◆ Given exercise 1
According to the case summary, on what date was rehearing denied?

Forseth v. City of Tacoma

Decision Date05 March 1947
Docket Number29917.
Citation178 P.2d 357,27 Wn.2d 284
PartiesFORSETH et al. v. CITY OF TACOMA.
CourtWashington Supreme Court

Rehearing Denied April 7, 1947.

Action by Catherine Forseth, a minor, by Charles M. Forseth, her guardian ad litem, against the City of Tacoma, to recover damages for personal injuries allegedly sustained while riding in a municipal bus. From a judgment of dismissal, the plaintiff appeals.

Judgment affirmed.

MILLARD SCHWELLENBACH and ABEL, JJ., dissenting.

Appeal from Superior Court, Pierce County; E. F Freeman, judge.

Rex S Roudebush and Charles S. Lyons, both of Tacoma, for appellant.

Howard Carothers, Corp. Counsel, or Tacoma, Reuben C. Carlson and Merton Elliott, both of Tacoma, for respondent.

STEINERT Justice.

◆ Given exercise 2
How many lines of the listing contain the string "markup"? Case counts, and only the number is wanted.

(Dataset entries)
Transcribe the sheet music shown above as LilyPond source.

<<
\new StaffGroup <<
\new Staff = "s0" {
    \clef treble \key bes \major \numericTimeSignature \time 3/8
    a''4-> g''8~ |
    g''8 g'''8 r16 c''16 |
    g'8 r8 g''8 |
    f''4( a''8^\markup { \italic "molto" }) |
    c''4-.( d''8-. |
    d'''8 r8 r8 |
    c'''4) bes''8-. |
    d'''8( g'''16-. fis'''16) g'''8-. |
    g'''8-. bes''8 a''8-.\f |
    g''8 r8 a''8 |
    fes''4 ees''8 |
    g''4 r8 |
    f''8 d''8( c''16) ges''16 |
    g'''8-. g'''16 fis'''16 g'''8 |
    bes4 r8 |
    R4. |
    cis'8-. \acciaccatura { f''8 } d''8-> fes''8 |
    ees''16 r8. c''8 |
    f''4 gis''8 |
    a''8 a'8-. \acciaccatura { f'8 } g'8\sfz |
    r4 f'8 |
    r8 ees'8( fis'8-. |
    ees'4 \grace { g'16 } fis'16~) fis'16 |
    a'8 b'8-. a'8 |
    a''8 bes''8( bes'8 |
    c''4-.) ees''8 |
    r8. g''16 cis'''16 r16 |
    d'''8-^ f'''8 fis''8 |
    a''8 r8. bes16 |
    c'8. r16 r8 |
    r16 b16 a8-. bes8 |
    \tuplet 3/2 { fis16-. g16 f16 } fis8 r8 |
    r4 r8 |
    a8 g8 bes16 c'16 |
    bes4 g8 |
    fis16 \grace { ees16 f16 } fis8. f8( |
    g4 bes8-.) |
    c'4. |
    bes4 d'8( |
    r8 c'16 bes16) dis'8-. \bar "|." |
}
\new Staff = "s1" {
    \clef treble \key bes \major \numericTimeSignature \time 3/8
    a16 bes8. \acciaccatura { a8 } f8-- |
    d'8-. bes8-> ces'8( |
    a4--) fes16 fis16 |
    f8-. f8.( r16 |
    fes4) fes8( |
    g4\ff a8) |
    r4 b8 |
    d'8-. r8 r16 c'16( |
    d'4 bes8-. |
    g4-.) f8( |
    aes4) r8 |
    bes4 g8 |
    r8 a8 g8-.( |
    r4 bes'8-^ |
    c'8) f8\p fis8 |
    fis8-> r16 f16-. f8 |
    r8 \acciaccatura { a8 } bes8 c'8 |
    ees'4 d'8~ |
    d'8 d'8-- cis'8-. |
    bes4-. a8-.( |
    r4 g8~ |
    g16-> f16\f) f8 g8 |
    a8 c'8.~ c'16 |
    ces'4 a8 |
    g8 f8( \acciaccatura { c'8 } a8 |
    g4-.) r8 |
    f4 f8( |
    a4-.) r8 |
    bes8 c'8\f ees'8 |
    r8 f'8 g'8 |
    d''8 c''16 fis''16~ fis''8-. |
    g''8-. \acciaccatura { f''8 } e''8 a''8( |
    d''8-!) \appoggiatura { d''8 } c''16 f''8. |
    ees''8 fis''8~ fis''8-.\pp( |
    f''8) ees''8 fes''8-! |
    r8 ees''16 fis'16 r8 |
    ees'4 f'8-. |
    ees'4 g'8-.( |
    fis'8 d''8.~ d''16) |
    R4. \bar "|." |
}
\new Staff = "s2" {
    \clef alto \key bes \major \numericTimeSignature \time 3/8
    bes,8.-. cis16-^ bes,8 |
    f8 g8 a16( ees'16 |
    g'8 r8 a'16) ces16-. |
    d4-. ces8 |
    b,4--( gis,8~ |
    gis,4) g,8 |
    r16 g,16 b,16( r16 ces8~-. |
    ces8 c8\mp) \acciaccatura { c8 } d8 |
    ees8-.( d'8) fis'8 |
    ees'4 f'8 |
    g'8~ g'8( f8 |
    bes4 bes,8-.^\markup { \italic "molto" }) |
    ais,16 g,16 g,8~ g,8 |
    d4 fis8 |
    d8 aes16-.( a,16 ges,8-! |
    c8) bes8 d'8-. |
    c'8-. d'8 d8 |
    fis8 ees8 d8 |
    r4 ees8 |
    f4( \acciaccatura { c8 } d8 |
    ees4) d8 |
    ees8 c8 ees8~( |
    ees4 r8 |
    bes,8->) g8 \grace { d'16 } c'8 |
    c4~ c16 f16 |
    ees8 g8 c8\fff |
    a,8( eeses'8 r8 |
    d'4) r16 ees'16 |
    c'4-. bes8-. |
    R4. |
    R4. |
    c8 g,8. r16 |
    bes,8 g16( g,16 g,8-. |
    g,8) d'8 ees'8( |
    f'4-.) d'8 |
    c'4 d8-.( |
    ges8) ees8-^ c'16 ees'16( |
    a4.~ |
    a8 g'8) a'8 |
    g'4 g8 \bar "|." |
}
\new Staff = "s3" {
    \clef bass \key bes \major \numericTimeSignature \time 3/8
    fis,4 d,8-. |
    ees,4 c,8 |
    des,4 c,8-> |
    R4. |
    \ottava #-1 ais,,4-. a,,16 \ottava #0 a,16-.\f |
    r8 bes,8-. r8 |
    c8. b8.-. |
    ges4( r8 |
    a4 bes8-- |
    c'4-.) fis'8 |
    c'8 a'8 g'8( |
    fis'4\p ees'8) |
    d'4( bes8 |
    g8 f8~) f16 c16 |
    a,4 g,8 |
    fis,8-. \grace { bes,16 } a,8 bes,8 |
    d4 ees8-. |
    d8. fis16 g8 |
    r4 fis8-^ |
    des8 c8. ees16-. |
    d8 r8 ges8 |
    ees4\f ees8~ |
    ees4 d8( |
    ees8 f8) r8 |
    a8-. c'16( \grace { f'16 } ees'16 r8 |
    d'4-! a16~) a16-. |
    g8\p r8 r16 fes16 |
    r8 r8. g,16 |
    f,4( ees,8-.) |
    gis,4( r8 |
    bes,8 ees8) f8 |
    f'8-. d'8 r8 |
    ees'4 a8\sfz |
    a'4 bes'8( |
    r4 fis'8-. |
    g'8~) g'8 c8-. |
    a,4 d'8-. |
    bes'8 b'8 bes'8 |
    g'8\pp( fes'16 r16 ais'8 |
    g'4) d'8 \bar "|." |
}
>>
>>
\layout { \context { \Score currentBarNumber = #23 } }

◆ Correct response 1
April 7, 1947.

◆ Correct response 2
2